We have finally concluded the site specific module,
all the work has now been installed and we are assessing. Once assessment is
over the work will be tweaked to make sure it is audience ready and it is then
open to the public. Some useful lessons
have been learnt by a good percentage of the people involved, not least the
importance of good planning and the testing of pieces on site. However it’s the
more subtle issues that perhaps lead to deep learning. It sometimes appears
that the whole process is linear. You start the module with walking the site
and getting a feel for its history from the people that work there. Because
it’s so easy now to take photographs, people usually have very good documentary
evidence of the site to take away with them and it is very easy to research
about any historical or other aspect related to the site because of the
Internet. Therefore it’s easy to think that ideas will germinate out of this
mix and that once they start surfacing it’s simply a matter of manufacture and
installation. However time and time again, it is the people who spend a lot of
time on site that make the more interesting and powerful work. Often these are
students who had an initial idea and through trial and error have scrapped it
and evolved a new idea through a poetic engagement with the experience. This
‘poetic’ engagement often taps into areas of thinking outside of logic. “I
don’t know what this means” or “It just seemed to come out that way” are
typical responses to the process that might not fit the structure of the
rationale, but are honest appraisals of something that is about just getting to
know the subject and finding a feel for the place. I suppose this is the
difference between art and illustration, the one discovers something new and
unexpected about a situation, the other clarifies what we already know. Somehow
when someone gets lost in the process of responding and making on site
something else starts to emerge, something intangible yet meaningful, something
you cant quite put your finger on but which opens out new meanings, meanings
more to do with a feeling tone or intuitive grasp of possibility that a logical
analysis and this is a territory where poetry starts and education ends.

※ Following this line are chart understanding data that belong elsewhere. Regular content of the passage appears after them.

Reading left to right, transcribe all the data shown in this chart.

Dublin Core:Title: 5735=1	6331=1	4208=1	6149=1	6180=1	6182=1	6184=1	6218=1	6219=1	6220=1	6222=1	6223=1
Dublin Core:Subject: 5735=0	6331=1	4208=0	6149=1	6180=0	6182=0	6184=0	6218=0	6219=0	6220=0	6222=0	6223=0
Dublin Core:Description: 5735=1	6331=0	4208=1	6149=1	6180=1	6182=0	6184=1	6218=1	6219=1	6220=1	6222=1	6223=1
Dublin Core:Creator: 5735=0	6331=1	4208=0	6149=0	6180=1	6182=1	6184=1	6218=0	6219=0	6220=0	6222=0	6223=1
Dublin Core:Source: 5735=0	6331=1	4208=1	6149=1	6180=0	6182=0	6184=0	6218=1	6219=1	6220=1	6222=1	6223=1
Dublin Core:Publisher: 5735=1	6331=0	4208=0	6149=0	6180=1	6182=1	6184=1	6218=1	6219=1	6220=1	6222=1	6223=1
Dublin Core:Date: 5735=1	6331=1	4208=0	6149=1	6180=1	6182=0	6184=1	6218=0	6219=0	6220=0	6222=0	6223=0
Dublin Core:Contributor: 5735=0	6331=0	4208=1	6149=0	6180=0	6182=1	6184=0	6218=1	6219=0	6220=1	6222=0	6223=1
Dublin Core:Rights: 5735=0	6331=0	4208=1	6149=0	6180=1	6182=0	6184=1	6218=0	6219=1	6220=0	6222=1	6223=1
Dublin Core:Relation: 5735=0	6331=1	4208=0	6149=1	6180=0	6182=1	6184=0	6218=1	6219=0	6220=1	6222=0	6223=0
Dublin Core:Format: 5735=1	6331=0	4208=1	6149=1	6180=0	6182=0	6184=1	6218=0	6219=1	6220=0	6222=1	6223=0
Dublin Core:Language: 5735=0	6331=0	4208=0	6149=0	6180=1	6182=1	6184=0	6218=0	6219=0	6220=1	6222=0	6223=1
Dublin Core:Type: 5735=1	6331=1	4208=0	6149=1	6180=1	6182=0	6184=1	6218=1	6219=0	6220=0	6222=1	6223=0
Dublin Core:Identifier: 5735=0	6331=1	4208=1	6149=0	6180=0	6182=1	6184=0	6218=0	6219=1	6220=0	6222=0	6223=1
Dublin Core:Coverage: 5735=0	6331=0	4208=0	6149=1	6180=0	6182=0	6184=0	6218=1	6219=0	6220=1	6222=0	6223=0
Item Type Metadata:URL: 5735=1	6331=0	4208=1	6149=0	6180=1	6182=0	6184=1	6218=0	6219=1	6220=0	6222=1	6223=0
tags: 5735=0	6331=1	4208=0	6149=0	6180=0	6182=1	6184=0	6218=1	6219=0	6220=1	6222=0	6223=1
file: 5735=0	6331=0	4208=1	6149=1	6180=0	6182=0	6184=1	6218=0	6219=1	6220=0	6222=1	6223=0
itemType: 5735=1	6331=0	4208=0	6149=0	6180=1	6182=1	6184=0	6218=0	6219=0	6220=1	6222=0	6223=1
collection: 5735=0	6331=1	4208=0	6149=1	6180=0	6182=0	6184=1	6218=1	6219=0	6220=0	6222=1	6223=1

As an
educator it is a privilege to watch this happen and I’m not sure how to
facilitate it because I have to on the one hand get students to evidence their
experience so that we can record it as learning outcomes, and on the other try
to edge them towards something that is indefinable and so easily lost, that
something that allows you to keep playing whilst being alive to the moment that
is magic or that ‘works’. Perhaps that re-creation, re-making, re-imagining or
revealing is in fact easy, but logic makes it hard, only experience and trust
in yourself can tell you when to just let it happen. Today I saw some staged photographs
of two people having a good time recreating proposed comedic moments that could
have happened if workers had had time on their hands to play about. Something
happened and the images transcended their makers. Rough texts written on walls
engaging with these images in such a way that you just knew this was good, this
was in the game and was worthy. I hope to see more tomorrow.